Saved entries
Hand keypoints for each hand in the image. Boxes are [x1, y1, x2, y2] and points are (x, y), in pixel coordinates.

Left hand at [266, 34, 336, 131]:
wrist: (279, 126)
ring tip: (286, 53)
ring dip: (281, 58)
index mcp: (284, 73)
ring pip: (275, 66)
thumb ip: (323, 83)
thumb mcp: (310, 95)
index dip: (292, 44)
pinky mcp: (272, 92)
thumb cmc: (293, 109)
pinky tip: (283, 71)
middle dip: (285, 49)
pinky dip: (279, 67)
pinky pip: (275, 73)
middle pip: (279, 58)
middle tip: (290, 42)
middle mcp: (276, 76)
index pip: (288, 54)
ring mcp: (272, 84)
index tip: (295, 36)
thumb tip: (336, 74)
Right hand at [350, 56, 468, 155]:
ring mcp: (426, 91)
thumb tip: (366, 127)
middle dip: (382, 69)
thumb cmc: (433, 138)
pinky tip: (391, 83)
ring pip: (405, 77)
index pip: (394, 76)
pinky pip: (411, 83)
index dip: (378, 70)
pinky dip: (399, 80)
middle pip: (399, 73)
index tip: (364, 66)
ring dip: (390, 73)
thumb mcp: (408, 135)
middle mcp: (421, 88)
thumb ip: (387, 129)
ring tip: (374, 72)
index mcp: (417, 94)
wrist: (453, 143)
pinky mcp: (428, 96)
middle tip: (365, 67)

---

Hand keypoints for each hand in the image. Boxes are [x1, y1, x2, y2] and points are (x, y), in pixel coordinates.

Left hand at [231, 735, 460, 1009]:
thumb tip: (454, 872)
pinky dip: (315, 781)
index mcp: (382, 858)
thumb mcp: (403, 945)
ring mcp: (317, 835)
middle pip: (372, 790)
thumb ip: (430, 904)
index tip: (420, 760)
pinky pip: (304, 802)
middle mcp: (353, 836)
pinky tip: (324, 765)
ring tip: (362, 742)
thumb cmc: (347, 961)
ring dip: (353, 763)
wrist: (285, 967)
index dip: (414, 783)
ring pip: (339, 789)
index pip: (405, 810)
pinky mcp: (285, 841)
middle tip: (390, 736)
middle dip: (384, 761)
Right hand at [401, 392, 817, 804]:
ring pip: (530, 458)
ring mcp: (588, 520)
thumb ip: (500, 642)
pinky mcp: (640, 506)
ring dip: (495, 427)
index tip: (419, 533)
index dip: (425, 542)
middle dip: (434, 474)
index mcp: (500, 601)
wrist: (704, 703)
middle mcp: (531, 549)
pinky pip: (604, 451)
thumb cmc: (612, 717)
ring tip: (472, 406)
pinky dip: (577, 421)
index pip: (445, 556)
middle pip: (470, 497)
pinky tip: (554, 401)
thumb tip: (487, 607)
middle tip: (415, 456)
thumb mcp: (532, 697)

### Exercise goal
Only the lines above from the line with "index pip: (445, 556)" to the line with "thumb mcp: (532, 697)", those two lines included, should be reproduced exactly.

### Answer to the problem
index pip: (445, 556)
middle pip: (470, 497)
pinky tip: (554, 401)
thumb tip: (487, 607)
middle tip: (415, 456)
thumb mcp: (532, 697)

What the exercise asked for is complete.